When I was honest with myself, I had to face the fact that a major part of what was making me unhappy was the kind of research I was doing, and how it was contributing to a system that I do not support. (I will write more about this later.) The day-to-day work of research was administrative and task-driven. It wasn’t intellectual, at least not in the ways that made my head spin and my heart soar. It had gotten safe, and I wasn’t learning anymore. But I still LOVE research, and I identify as a scholar who teaches. If the cause of my midcareer malaise is my research, then the cure is a research pivot.
A book with many chapters
I like Kerry Ann Rockquemore’s metaphor of an academic career as a “book with many chapters.” So in the mid-career phase, I am starting a new chapter of my book. And because it’s my book, I can decide what’s in the chapters.
My next chapter
In my next chapter, I am still a research-heavy academic, but the kind of research—the questions and methods and dissemination strategies—is different from the chapters that came before. So I have some learning to do!
In my next chapter, I am still a research-heavy academic, but the kind of research is different from the chapters that came before.
So, as I planned my sabbatical research project, I thought about what I needed to read and learn in order to do the work justice. The result is a bibliography to guide my knowledge and skill development in seven distinct themes:
(1) Writing & Methods. I am a decent academic writer, but I want to be a great writer. I also want to write more accessibly for non-academics. And I want to [learn how to] do ethnography.
(2) Advocacy, Framing, Agenda-Setting, and Social Movements. This literature is grounded in sociological and communication theory and will guide the development of my initial set of research questions and data collection instruments.
(3) Public Health Policy Analysis represents literature from political science and health policy research; this scholarship to develop a better understanding of how policy-making works.
(4) Chronic Disease Epidemiology and Food and Nutrition Policy in Latin America; this body of work includes the empirical evidence for and of the policies that I am interested in.
(5) Corporate Influence on Food and Nutrition Policy.

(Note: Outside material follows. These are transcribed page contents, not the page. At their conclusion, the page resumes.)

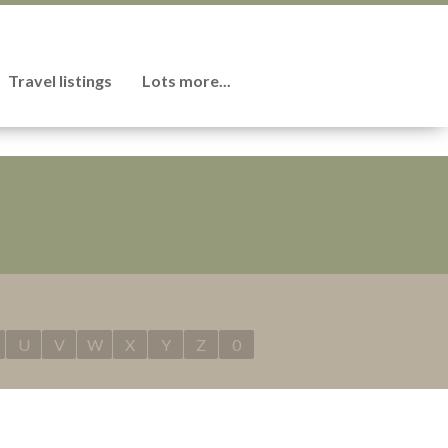
Travel listings
Lots more...
U
V
W
X
Y
Z
0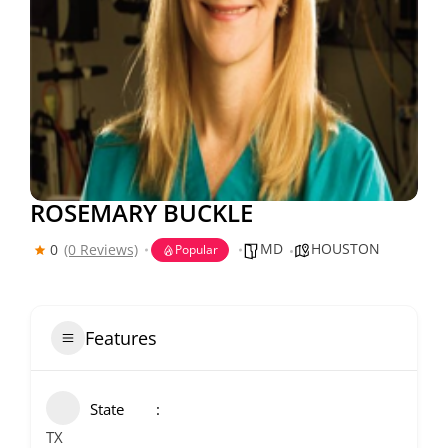
ROSEMARY BUCKLE
MD
HOUSTON
0
(0 Reviews)
Popular
Features
State
TX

This focus area builds on my expertise in media analysis and my recent publication of a framework of racialized marketing to examine not only the marketing strategies but also the advocacy strategies employed by multinational food and beverage corporations to influence public health policy.
(6) Other Politics. I have selected some recent books written by political scientists or marketed as politics-related that seem relevant because of their topic or methods.
(7) Other general interest and academic trade books. I’m also excited to read beautifully written examples of rigorous scholarship that is accessible to non-academics.
If it sounds like I’m just going to be reading during my sabbatical, well…I am going to be doing a lot of reading during my sabbatical! Making the time to read widely and deeply is possibly the most energizing part of the sabbatical life, at least so far. I do have a tightly curated bibliography within each of these themes, and I will be sharing some of my reading with you as I progress this year.